Мать Сиди-Брахима несет на себе все обязанности по внутреннему управлению. Она заведывает приходами, расходами и сбором приношений. Ее никогда не видно, но ее власть чувствуется на каждом шагу. Внушая всем боязнь и любовь к себе, старая мусульманская правительница-мать живет почти затворницей. Изредка под густым покрывалом выходит она только для того, чтобы поклониться гробницам Сиди-Бен-Бу-Циана и Сиди-Мохамеда, ее покойного мужа.
Вокруг нее, как вокруг своего светила, вращается мирок бледнолицых женщин — жен марабутов. Еще ниже идет простой народ негритянок — девиц, замужних, вдов или разведенных.
Среди этих цветных женщин царит большая распущенность нравов. За несколько медных монет, яркую тряпку и даже ради одного удовольствия, они делят свою любовь с кем угодно — арабом или негром. Они открыто делают первые шаги каждому гостю и предлагают себя с бесстыдством бессознательным и часто смешным.
Рабы-мужчины сдерживают еще немного волнение своей крови, но женская половина черных свободно отдается своим инстинктам во всем, и ее ссоры так же пусты, как и ее любовь. Иногда во дворе слышится громкая брань, которой предшествовал кулачный бой внутри помещения и выскакивание нагишом на солнечный свет.

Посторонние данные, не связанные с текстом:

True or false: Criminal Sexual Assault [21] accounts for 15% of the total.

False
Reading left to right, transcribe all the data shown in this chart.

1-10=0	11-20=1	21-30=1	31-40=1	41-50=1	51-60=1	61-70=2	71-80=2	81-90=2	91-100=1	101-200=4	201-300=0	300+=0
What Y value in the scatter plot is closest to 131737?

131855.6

Как-то утром две негритянки поносили друг дружку перед моею дверью:
— Блудница жидовского квартала!
— Отступница! Воровка! Семя несчастья! Горький корень!
— Пошли тебе Бог смерть, жидовка, дочь шакала!

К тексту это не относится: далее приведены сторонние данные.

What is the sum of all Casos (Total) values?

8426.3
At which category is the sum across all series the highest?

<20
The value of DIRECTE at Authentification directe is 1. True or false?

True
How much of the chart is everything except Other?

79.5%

Свистящий звук управляющего Каддура кладет конец скандалу.
Женщины расходятся, как ощетинившиеся суки, сверкая зубами и кусая слова, точно тело соперницы.
ПРЕВРАЩЕНИЕ
Вот уже больше недели, как я живу здесь, и моя жизнь течет так же медленно, как вода в ленивой сегии. До сих пор я еще не выходила из зауйи. Здесь нельзя и подумать сделать что-нибудь без ведома и одобрения Сиди-Брахима, ибо сейчас же натолкнетесь на молчание рабов и неумолимость запертых дверей.
Почему же не хотят они, чтобы я выходила? Это начинает тяготить и даже беспокоить меня. Мое милое уединение становится уже не добровольным, а моя комната начинает походить на укромную тюрьму.
Наконец, сегодня утром я попросила позволения видеть марабу и высказала ему свое желание.
Добрый марабу улыбнулся.
— Си-Махмуд, дитя мое, пусть никакая горькая мысль не приходит тебе на ум! Если ты хочешь выйти — это зависит только от твоей доброй воли. Но тебе необходимо переодеться. Ты знаешь, что на алжирский костюм, который ты носишь, здесь смотрят враждебно. Конечно, ты не встретишь никакой серьезной опасности, но тебе открыто будут бросать в лицо «м’цана» [16].